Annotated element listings
◇ ◇ ◇ ◇ ◇ ◇ ◇
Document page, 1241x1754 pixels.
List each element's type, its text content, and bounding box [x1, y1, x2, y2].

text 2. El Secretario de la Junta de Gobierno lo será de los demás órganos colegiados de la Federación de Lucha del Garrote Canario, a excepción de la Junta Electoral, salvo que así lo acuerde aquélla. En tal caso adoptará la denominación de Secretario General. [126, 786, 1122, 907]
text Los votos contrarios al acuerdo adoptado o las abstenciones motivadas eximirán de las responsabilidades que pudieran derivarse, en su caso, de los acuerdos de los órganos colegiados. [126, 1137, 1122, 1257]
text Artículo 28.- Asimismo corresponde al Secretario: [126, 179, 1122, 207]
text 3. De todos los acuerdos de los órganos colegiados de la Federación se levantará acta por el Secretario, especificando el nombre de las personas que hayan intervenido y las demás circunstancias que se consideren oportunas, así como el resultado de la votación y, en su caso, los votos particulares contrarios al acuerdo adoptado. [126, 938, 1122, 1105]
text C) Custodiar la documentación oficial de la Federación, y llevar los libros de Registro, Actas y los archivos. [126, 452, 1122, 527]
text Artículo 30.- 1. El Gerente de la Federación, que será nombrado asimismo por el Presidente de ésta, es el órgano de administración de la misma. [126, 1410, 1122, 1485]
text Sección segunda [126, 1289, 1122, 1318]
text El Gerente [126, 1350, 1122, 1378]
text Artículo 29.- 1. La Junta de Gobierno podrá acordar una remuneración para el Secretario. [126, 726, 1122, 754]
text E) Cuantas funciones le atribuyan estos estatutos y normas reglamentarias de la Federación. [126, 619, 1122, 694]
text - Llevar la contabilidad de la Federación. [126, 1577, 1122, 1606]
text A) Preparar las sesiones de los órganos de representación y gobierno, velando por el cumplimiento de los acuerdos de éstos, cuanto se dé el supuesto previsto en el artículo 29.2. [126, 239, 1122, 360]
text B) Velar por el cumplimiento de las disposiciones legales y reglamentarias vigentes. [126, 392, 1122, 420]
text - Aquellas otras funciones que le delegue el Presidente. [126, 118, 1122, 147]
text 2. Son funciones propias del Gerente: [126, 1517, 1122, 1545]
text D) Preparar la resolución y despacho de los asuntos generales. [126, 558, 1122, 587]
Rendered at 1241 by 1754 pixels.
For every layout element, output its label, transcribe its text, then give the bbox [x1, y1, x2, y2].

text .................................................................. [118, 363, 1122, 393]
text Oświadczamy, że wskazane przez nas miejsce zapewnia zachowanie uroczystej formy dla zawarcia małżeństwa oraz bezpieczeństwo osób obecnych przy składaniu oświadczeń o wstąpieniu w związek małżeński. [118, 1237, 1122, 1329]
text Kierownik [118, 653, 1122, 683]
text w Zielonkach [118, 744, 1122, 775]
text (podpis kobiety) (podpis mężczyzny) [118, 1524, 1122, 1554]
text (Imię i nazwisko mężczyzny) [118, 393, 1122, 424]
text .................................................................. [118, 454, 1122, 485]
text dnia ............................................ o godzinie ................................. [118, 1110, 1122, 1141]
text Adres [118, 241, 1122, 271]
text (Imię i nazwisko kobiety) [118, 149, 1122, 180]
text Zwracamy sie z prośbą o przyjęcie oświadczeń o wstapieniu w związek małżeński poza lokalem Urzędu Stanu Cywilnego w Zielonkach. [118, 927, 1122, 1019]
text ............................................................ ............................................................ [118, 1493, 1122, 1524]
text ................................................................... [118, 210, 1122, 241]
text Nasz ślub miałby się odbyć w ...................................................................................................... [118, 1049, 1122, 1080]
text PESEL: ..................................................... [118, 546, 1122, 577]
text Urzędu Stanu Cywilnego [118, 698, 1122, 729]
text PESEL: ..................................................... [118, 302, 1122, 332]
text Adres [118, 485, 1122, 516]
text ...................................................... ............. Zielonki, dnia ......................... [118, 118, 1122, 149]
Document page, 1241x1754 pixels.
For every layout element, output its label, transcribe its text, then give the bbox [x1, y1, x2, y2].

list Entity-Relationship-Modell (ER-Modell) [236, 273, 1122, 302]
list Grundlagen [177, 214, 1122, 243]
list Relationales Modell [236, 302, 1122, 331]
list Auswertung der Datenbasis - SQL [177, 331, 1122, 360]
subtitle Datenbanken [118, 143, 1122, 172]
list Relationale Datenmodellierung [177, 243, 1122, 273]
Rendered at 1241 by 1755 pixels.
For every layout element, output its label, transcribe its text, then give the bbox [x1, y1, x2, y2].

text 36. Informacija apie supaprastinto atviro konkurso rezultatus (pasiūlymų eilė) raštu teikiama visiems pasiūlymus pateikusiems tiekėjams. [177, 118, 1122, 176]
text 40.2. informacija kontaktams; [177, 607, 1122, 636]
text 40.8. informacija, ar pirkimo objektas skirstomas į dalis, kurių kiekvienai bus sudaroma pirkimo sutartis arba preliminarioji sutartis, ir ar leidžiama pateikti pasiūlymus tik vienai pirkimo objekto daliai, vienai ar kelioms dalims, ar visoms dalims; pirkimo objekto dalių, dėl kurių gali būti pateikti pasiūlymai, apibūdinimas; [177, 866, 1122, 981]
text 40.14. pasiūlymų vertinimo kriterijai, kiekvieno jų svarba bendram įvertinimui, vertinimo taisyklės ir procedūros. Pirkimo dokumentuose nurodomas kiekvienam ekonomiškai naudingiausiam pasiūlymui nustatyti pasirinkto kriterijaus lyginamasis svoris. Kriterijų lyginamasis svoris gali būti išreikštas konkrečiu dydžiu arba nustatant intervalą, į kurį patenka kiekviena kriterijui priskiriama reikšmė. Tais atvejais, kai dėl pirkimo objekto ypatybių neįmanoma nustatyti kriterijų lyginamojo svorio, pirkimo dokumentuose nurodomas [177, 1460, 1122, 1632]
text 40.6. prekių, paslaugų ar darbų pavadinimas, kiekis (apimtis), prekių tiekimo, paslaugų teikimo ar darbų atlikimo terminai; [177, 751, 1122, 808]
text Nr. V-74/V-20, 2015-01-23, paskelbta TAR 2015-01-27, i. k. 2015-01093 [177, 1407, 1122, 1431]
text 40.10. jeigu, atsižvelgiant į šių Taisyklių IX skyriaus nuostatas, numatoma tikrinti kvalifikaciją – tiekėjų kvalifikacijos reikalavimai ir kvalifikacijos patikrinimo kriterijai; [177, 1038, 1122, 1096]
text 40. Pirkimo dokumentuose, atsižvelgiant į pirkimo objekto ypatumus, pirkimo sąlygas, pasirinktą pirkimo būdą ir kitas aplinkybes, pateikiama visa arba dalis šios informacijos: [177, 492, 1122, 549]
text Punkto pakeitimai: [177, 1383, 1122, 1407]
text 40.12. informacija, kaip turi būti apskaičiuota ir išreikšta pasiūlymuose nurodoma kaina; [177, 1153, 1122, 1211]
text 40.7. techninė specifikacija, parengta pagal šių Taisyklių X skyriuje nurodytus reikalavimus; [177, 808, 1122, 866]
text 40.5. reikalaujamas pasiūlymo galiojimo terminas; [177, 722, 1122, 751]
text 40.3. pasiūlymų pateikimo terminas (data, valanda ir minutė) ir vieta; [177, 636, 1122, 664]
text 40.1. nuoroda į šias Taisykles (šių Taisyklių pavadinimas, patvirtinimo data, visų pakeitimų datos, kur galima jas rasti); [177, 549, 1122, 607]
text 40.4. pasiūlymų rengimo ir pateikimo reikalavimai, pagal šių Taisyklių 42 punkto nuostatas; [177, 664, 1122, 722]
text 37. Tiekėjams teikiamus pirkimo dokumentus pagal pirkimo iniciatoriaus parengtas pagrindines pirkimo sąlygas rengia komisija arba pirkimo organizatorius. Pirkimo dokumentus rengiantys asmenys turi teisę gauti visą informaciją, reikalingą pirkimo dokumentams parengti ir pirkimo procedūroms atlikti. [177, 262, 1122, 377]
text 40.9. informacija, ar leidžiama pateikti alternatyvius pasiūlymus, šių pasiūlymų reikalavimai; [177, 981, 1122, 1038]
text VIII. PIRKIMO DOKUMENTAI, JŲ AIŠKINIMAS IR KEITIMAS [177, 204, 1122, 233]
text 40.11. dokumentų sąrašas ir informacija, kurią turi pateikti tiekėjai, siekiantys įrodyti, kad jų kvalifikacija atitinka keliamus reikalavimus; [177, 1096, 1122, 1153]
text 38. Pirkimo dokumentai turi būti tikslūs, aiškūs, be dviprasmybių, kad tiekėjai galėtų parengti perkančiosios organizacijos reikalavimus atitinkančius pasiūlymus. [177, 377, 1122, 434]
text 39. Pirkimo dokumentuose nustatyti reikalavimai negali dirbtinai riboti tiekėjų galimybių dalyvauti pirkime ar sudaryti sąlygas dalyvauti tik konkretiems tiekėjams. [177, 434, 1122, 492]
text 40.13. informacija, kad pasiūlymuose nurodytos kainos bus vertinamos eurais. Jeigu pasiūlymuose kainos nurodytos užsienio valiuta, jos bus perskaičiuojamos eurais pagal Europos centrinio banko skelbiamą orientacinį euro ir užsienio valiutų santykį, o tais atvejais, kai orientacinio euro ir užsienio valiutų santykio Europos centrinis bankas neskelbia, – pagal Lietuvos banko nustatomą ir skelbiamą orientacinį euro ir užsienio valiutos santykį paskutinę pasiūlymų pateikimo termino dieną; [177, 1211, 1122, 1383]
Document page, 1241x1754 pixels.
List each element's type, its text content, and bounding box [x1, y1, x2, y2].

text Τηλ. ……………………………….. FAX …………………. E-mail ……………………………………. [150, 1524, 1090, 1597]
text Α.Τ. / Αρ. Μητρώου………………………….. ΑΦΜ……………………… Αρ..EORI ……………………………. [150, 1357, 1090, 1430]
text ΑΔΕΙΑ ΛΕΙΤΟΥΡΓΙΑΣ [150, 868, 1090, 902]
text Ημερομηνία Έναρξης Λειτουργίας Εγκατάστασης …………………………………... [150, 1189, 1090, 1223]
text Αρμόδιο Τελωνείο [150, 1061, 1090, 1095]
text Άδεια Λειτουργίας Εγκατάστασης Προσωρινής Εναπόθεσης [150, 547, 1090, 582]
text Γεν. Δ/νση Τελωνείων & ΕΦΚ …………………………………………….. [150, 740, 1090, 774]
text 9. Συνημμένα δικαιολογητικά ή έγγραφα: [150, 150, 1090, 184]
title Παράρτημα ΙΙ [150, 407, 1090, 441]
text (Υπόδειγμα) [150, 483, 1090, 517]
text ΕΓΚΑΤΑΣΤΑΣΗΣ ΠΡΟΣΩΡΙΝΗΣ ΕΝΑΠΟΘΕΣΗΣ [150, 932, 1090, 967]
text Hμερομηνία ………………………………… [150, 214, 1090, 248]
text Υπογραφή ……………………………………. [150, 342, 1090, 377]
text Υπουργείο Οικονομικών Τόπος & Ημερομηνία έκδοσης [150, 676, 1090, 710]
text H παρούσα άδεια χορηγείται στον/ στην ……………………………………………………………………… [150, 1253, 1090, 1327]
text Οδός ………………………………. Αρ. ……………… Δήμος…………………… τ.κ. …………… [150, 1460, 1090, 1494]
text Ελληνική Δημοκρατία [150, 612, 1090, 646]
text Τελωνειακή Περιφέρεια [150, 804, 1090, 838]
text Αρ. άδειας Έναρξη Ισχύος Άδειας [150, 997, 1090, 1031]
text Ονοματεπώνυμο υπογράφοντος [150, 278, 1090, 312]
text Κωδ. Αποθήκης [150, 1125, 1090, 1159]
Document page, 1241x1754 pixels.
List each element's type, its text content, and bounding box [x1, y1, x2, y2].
◇ ◇ ◇ ◇ ◇ ◇ ◇
* **TASK PROMPT**: Rewrite the lines beginning with the one that contains "list Entity-Relationship-Modell (ER-Modell)" and continuing through the one that contains "subtitle Datenbanken [118, 143, 1122, 172]", putting "Einführung" in place of "Grundlagen" and keeping all else the same.

* **OUTPUT FOR THIS EXERCISE**:
list Entity-Relationship-Modell (ER-Modell) [236, 273, 1122, 302]
list Einführung [177, 214, 1122, 243]
list Relationales Modell [236, 302, 1122, 331]
list Auswertung der Datenbasis - SQL [177, 331, 1122, 360]
subtitle Datenbanken [118, 143, 1122, 172]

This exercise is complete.